Wie viel Zeit spart der KI-gestützte Workflow wirklich?

Typischerweise reduziert sich die Produktionszeit eines Fachartikels durch den Einsatz bei Recherche und Rohfassung um etwa 30 bis 50 Prozent. Diese gewonnene Recherche- und Tippzeit fließt idealerweise direkt in die Qualitätskontrolle, in Interviews mit Inhouse-Experten und in die Distribution.

Kann KI die finale redaktionelle Freigabe übernehmen?

Nein. Die inhaltliche Richtigkeit, die Einhaltung von Compliance-Vorgaben und die strategische Positionierung müssen zwingend von einem menschlichen Experten geprüft werden. Sprachmodelle halluzinieren gelegentlich plausibel klingende, aber falsche Fakten zusammen.

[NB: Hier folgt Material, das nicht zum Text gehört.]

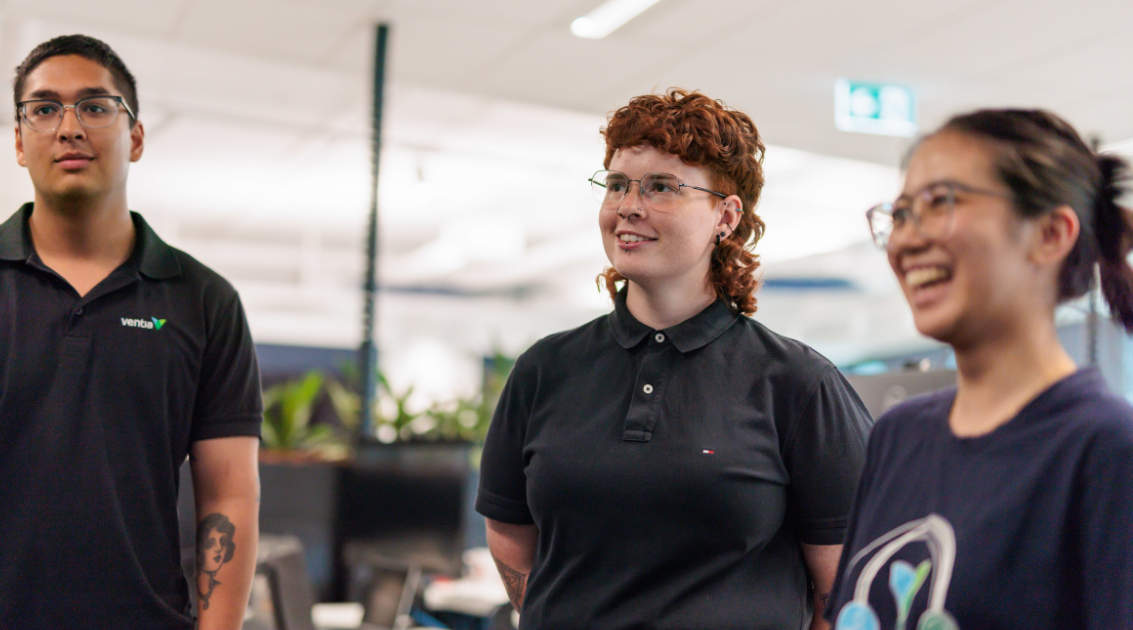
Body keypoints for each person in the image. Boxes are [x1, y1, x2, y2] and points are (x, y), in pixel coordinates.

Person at [477, 89, 874, 630]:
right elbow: (509, 531)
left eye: (662, 186)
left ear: (725, 216)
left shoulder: (800, 383)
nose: (628, 206)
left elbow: (846, 588)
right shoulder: (544, 369)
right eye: (617, 185)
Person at [0, 35, 263, 630]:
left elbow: (229, 495)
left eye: (95, 106)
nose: (68, 127)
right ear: (18, 140)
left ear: (135, 137)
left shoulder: (204, 300)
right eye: (43, 108)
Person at [826, 109, 1133, 630]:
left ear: (1050, 234)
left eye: (940, 202)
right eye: (899, 214)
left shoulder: (1105, 450)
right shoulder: (899, 436)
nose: (903, 241)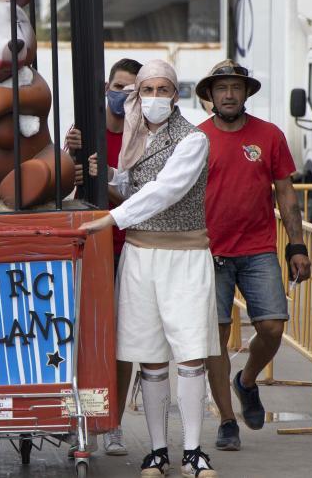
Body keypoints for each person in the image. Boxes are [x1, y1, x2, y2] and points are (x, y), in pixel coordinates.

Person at [80, 59, 219, 478]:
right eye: (147, 90)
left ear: (176, 95)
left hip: (185, 257)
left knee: (191, 356)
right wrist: (101, 174)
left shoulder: (193, 139)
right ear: (136, 95)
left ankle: (194, 451)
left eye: (163, 89)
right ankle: (158, 451)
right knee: (151, 358)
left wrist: (111, 217)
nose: (155, 97)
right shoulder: (134, 137)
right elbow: (134, 185)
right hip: (141, 254)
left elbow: (166, 190)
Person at [194, 60, 311, 451]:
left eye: (236, 88)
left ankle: (246, 382)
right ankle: (228, 421)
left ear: (246, 94)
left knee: (274, 327)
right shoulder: (196, 139)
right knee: (216, 339)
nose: (229, 94)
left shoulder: (270, 135)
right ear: (209, 95)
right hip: (210, 254)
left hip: (259, 249)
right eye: (221, 88)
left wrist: (296, 244)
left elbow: (286, 194)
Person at [63, 56, 141, 456]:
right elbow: (64, 186)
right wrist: (69, 163)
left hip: (130, 249)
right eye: (118, 87)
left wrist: (102, 179)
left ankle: (112, 424)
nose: (122, 95)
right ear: (105, 89)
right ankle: (79, 417)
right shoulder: (84, 133)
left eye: (131, 89)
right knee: (82, 337)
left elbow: (140, 198)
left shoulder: (143, 136)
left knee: (121, 342)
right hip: (90, 249)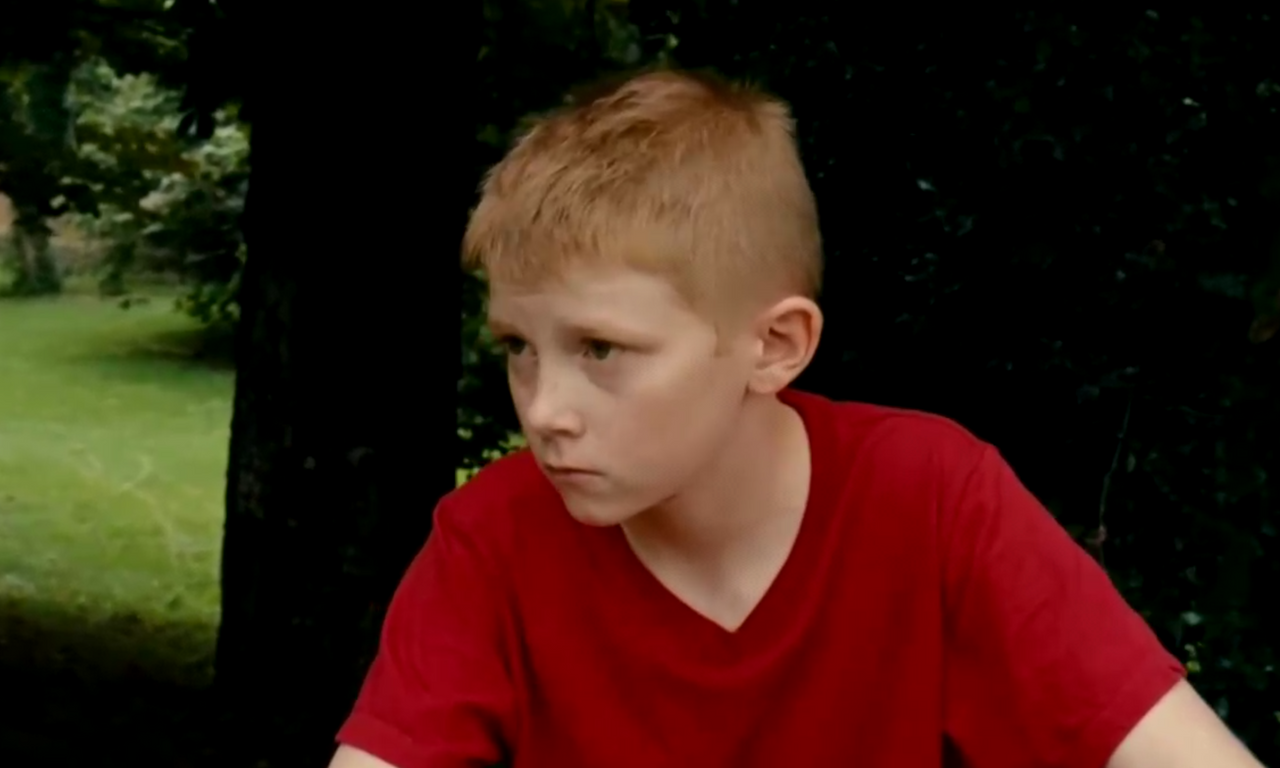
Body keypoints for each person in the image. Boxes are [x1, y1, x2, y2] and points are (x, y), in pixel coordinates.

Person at [328, 69, 1265, 768]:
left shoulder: (930, 500)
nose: (543, 410)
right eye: (518, 347)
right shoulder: (495, 540)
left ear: (776, 345)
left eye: (601, 350)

Dementiert Google Texte, die mit KI geschrieben wurden?

Google bewertet nicht zwingend den Einsatz des Werkzeugs, sondern die Qualität des Ergebnisses. Bietet der Text echten Nutzern wertvolle Erkenntnisse (E-E-A-T), rankt er hervorragend. Dünne, vollautomatisiert erstellte Massenartikel ohne Mehrwert stuft Google hingegen aktiv herab.

Wie sieht ein realistischer Produktions-Workflow im Mittelstand aus?

In unseren Mandaten hat sich ein vierstufiger Ablauf bewährt: Erstens Briefing mit Sales- und Support-Inputs sowie 5 bis 10 Konkurrenz-Quellen. Zweitens KI-gestützter Strukturentwurf mit H2-Plan, FAQ-Vorschlag und Schema-Skizze. Drittens menschlicher Erstentwurf mit Inhouse-Datenpunkten, Zitaten und Beispielen — hier verlässt der Text die KI komplett. Viertens redaktionelle Endabnahme durch Fachexperten plus Schema-Validierung. Reine KI-Drafts ohne Schritt drei landen erfahrungsgemäß im AI-Slop-Filter und werden weder von Google noch von Perplexity zuverlässig zitiert.

Welche Tools nutzen wir für die KI-gestützte Phase konkret?

Für Recherche und Vergleichs-Sammlung Perplexity Pro mit Sonar-Pro-Online, für Strukturentwürfe ChatGPT mit eigenem GPT inklusive Brand-Voice-Anweisung, für Faktencheck Claude (geringere Halluzinationsrate bei Definitions-Fragen), für Schema-Generierung ein hauseigenes Skript mit Schema.org-Validator. Wichtig: jede dieser Tool-Entscheidungen wird im Briefing dokumentiert, damit das Ergebnis reproduzierbar bleibt und nicht von der Tagesform einer einzelnen Person abhängt.